Çocukların hemen hemen hepsi Türkçe biliyor; yazıyor ve konuşuyor. Büyüklerden
de dilimizi konuşanların sayısı az değil.
Aramızda 8 yıldır zorunlu iskana tabi olan Suriyelilerin
kısa zamanda Türkçe öğrenmesine çoğu zaman gıpta ederim. Biz ise onlardan ne
Arapça öğrenebildik ne de ilkokul 2.sınıftan beri okullarda ders olarak
okutulan İngilizceyi sökebildik.
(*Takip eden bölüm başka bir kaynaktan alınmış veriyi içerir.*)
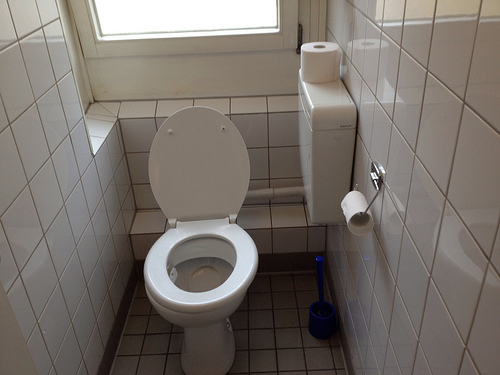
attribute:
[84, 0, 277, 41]
window — closed, glass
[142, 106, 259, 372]
toilet — white, porcelain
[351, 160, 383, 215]
holder — silver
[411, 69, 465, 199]
tile — white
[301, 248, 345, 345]
toilet brush — blue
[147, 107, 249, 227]
seat cover — toilet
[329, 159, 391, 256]
toilet paper — roll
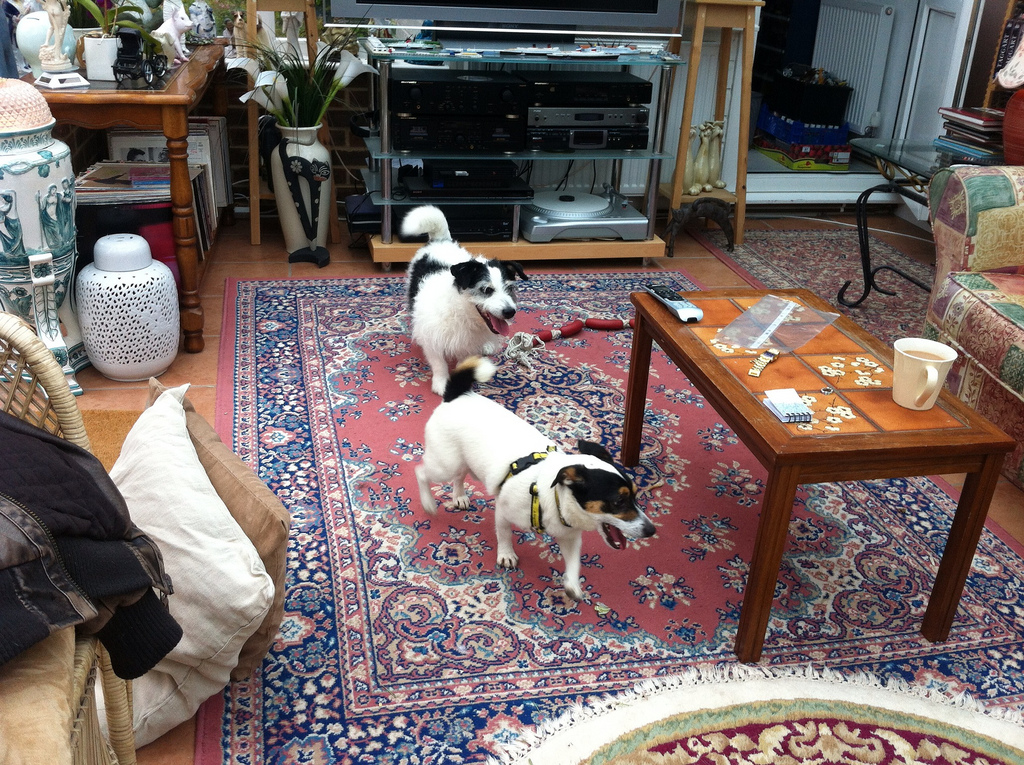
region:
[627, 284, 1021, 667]
a wooden coffee table on a carpet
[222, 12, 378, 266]
Calla lilies in a white jar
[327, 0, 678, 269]
an entertainment unit below a wide silver TV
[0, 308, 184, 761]
a black jacket sitting on a chair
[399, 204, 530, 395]
a white and black dog waging its tail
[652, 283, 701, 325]
a silver remote with black buttons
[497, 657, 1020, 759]
a round carpet with white fringe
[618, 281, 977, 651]
a wooden coffee table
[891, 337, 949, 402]
a white mug on a table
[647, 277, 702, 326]
a remote on the table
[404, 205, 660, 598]
two dogs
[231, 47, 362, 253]
a vase with flowers in it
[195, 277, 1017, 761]
a rug on the floor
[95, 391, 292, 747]
pillows on the floor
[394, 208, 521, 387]
a black and white dog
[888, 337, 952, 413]
a white coffee mug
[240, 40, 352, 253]
a white vase with flowers in it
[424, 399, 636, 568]
a dog in a yellow harness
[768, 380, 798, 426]
a notebook on the coffee table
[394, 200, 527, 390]
fluffy white and black dog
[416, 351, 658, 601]
dog wearing black and yellow harness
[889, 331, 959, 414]
white coffee mug with coffee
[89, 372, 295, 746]
two pillows lying on the floor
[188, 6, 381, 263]
fake flowers in tall white vase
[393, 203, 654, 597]
two dogs playing in a living room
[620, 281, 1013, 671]
brown wood coffee table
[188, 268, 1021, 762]
large decorative oriental rug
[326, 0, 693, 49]
large silver flatscreen television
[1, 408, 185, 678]
brown leather jacket on a chair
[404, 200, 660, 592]
Black and white dogs on a rug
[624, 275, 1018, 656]
Wood table on a rug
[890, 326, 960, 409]
Cup sitting on a table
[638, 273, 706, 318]
Remote control laying on a table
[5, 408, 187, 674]
A coat laying on a chair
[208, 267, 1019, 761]
A rug on the floor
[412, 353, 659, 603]
a small dog next to a table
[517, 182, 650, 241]
a record player at bottom of entertainment center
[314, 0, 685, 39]
a television on top of an entertainment center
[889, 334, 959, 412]
a mug on top of a table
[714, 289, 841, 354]
a plastic bag on top of a table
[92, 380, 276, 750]
a white pillow next to a chair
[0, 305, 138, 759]
a chair next to a white pillow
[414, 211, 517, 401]
a dog walking inside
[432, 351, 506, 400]
a tail on the dog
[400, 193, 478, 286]
a tail on the dog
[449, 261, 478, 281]
an ear on the dog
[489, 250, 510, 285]
an ear on the dog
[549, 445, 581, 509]
an ear on the dog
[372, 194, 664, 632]
Two dogs on top of an area rug.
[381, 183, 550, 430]
A black and white dog.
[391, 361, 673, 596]
A black, white, and brown dog.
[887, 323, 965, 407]
A white coffee mug.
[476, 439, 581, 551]
A yellow and black harness on a dog.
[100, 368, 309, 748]
A brown and beige pillow on the ground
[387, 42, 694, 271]
An entertainment stand.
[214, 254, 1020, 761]
A large area rug designed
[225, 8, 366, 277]
Flowers in a tall white vase.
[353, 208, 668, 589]
Dogs on a rug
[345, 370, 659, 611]
Dog on the rug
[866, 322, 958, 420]
Mug on the table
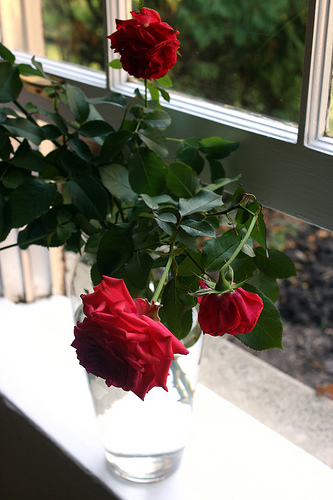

Zaman zaman "Bu Suriyeliler bizden daha
mı zeki" diye sorduğum olur. Hayretimden soruyorum. Yoksa bizden daha zeki
değiller. Herhalde şartlar zorlayınca insanlar çabuk öğrenebiliyor bir başka
dili.
Sene başında dersime birkaç defa geç gelen bir Suriyeli
öğrenciye niçin geciktiğini sorduğumda beni pek anlamamış, dediğime tercümanlık
yapması için diğer bir Suriyeliden yardım istemişti. Beni anlamadığını görünce bilebildiğim
kadarıyla çocukla Arapça konuşmaya başladım. Az da olsa meramımı
anlatabilmiştim. Birkaç haftadan sonra dersime de girmedi. Çünkü bazı
derslerde dilimizi bilmeyen bu tip Suriyeli çocuklar başka bir sınıfta
Türkçe dersi görüyorlar. Bu dönem ders programı değiştiği için bu kız öğrenci
tekrar dersime gelmeye başladı.
İlk hafta girdiğim ders programı ikinci hafta tekrar
değişti. Haftanın ilk iş günü bahçede nöbetçiyim. Kız çocuğu yanıma yaklaşarak
"Bir soru sorabilir miyim öğretmenim" dedi. Sor dedim. "Sizin
dersiniz bizim sınıfa ne zaman” dedi. Şimdi girince deyince ne demiş olabilir
bana? Haydi kendinizi biraz zorlayın. Ne kadar zorlasanız da öğrencinin ne
cevap verdiğini bulamazsınız. En iyisi ben söyleyeyim. Bana "oha"
dedi. İnanın, aynen böyle. “Kızım, nasıl konuşuyorsun böyle" dedim. Hemen
yüzü kızardı, "Özür dilerim öğretmenim" dedi. Sonra koşarak uzaklaştı
yanımdan.
Şimdi gelelim "oha"nın anlamına. "Büyük baş
hayvanları durdurmak için kullanılan seslenme...Kaba ve yakışıksız bir
davranışta bulunana karşı kullanılan" bir ünlem imiş.
Kıza ne demiştim ki? Tek suçum, dersimizin şimdi olduğunu söylemem. Ne büyük baş hayvanım ne de kaba ve yakışıksız bir davranışta bulundum.
İçimizde bizim gibi çatır çatır Türkçe konuşan hatta takdir
alacak kadar başarılı olan Suriyelilere gıpta ederken dün yanıma gelen bu kız
öğrencinin bana söylediği yakışıksız kelimeyi duyunca "Suriyelilerin
bazısı Türkçe öğrenmese daha iyi olur, hatta bu çocuk güzel dilimizi hiç
öğrenmeseydi… Mübarek, daha doğru dürüst dilimizi bilmez iken öğrendiği
kelimeye bak” dedim.
Demek ki dün nöbette nasibim bu imiş: Oha. Ne diyeyim?
Kızın seviyesine ineyim: "Oha"sına oha!
*27/02/2019 tarihinde Anadolu'da Bugün gazetesinde yayımlanmıştır.
*27/02/2019 tarihinde Anadolu'da Bugün gazetesinde yayımlanmıştır.